From the moment I was wheeled out of my hospital room until this day, the surgery and its aftermath have most certainly changed me as a person. I was once one of your stereotypical teens who thought she was greater than life itself – untouchable. Nothing bad could happen to me no matter what I did to my body. Not wearing a seatbelt, staying up until odd hours of the night, lying on the couch for a day without a worry in the world were all second nature to me. My invincible, passive attitude was no longer acceptable when it came time for me to stand up straight for the first time after surgery and work through the most excruciating pain that not even morphine could touch. As clichéd as it may sound, I have come to realize that waking up each day is not a guarantee; you can never know what tomorrow will bring. It can often become easy to take the little things for granted—the ability to shower, walk, and go to the bathroom on your own. Life is fragile and must be lived to the fullest. I am aware that it is not visible to others that I no longer have my left ovary, or that I have a fading scar that extends across my abdomen, but I cannot help but feel like damaged goods. I often become paranoid, as if people can see through me and see my imperfections. Over time, this feeling has become a blessing for me, because I have a deeper appreciation for those who struggle with physical deformities that are apparent to people around them.

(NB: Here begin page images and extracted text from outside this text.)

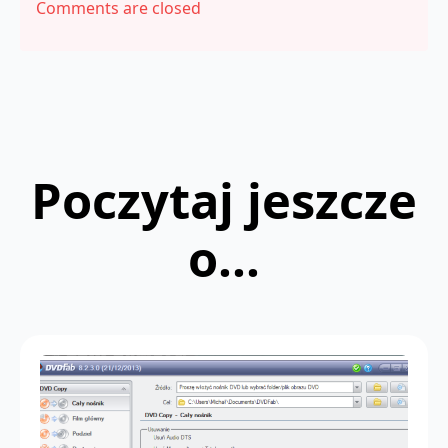
Comments are closed
Poczytaj jeszcze
o...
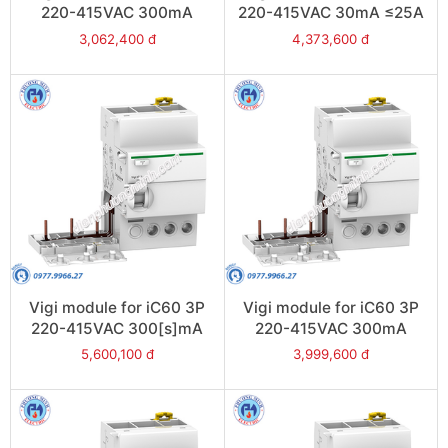
220-415VAC 300mA
220-415VAC 30mA ≤25A
≤25A - Model A9V44425
- Model A9V41425
3,062,400 đ
4,373,600 đ
Vigi module for iC60 3P
Vigi module for iC60 3P
220-415VAC 300[s]mA
220-415VAC 300mA
≤63A - Model A9V25363
≤63A - Model A9V44363
5,600,100 đ
3,999,600 đ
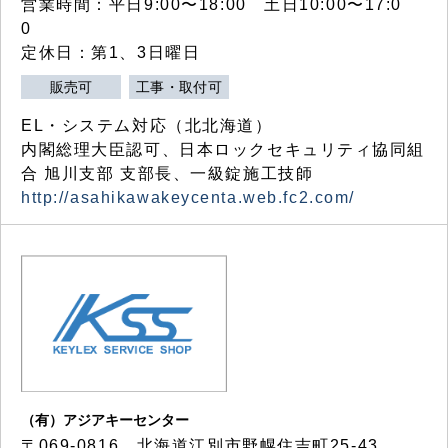
営業時間：平日9:00〜18:00 土日10:00〜17:0
0
定休日：第1、3日曜日
販売可
工事・取付可
EL・システム対応（北北海道）
内閣総理大臣認可、日本ロックセキュリティ協同組
合 旭川支部 支部長、一級錠施工技師
http://asahikawakeycenta.web.fc2.com/
（有）アジアキーセンター
〒069-0816 北海道江別市野幌住吉町25-43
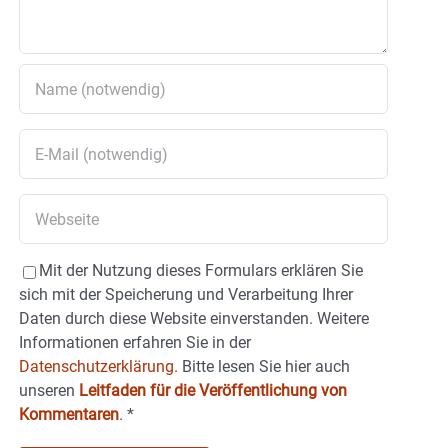
Mit der Nutzung dieses Formulars erklären Sie
sich mit der Speicherung und Verarbeitung Ihrer
Daten durch diese Website einverstanden. Weitere
Informationen erfahren Sie in der
Datenschutzerklärung.
Bitte lesen Sie hier auch
unseren
Leitfaden für die Veröffentlichung von
Kommentaren
.
*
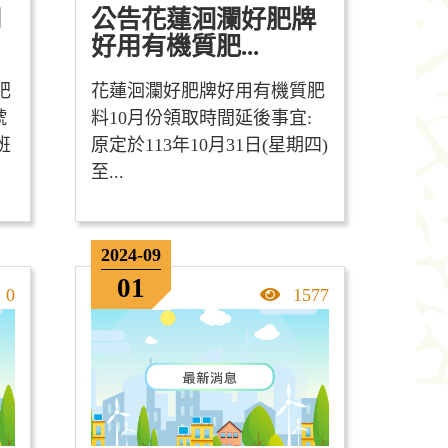
用
公告花蓮洄瀾好肥牌
好用有機質肥...
肥
花蓮洄瀾好肥牌好用有機質肥
號
料10月份領取時間延後事宜:
班
原定於113年10月31日(星期四)
至...
2024-09
01
點擊率
點擊率
0
1577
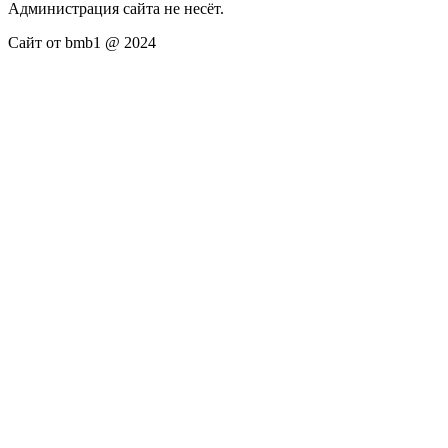
Администрация сайта не несёт.
Сайт от bmb1 @ 2024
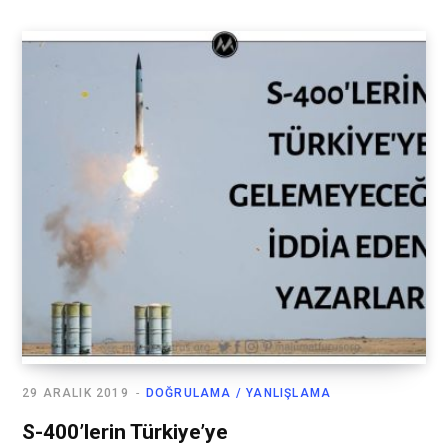
29 ARALIK 2019
DOĞRULAMA / YANLIŞLAMA
S-400’lerin Türkiye’ye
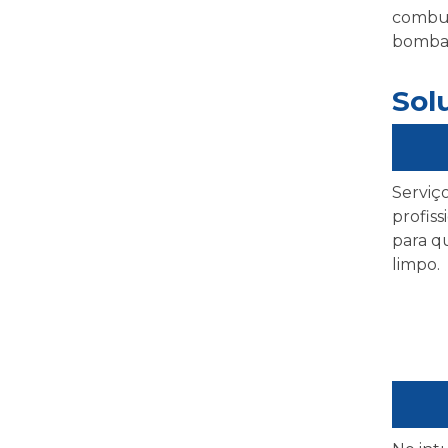
combus
bomba 
Sol
Serviç
profiss
para q
limpo.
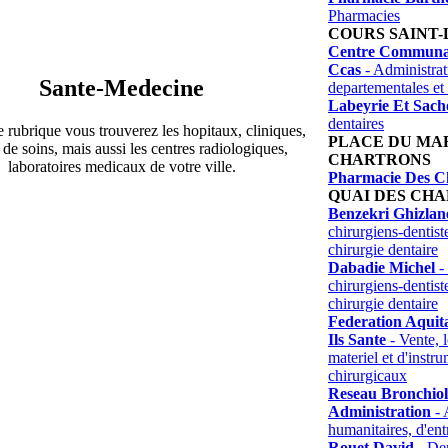
Pharmacies
COURS SAINT-
Centre Communal
Ccas
- Administrat
Sante-Medecine
departementales et 
Labeyrie Et Sach
dentaires
 rubrique vous trouverez les hopitaux, cliniques,
PLACE DU MA
 de soins, mais aussi les centres radiologiques,
CHARTRONS
laboratoires medicaux de votre ville.
Pharmacie Des C
QUAI DES CH
Benzekri Ghizlan
chirurgiens-dentist
chirurgie dentaire
Dabadie Michel
- 
chirurgiens-dentist
chirurgie dentaire
Federation Aquit
Ils Sante
- Vente, l
materiel et d'instr
chirurgicaux
Reseau Bronchiol
Administration
- 
humanitaires, d'ent
Rouet David
- Den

I could have written my personal narrative on the struggle to overcome the isolation and depression that accompanies eight weeks of bed rest during one’s junior year of high school. I could have written about the pain that one must fight through when vomiting up painkiller after painkiller because one’s body could tolerate only Tylenol—the same Tylenol one would take for a headache—to dull the pain resulting from being cut through the middle. My core was dissected; my sense of safety and comfort were shaken. At a young age, I learned what it meant to feel real pain and overcome a physical trauma. Even so, I did not write this paper in order to evoke empathy and pity. I wrote it with the hope that someone would understand how it feels to literally lose a part of one’s self, a half of one’s womanhood that can never be replaced.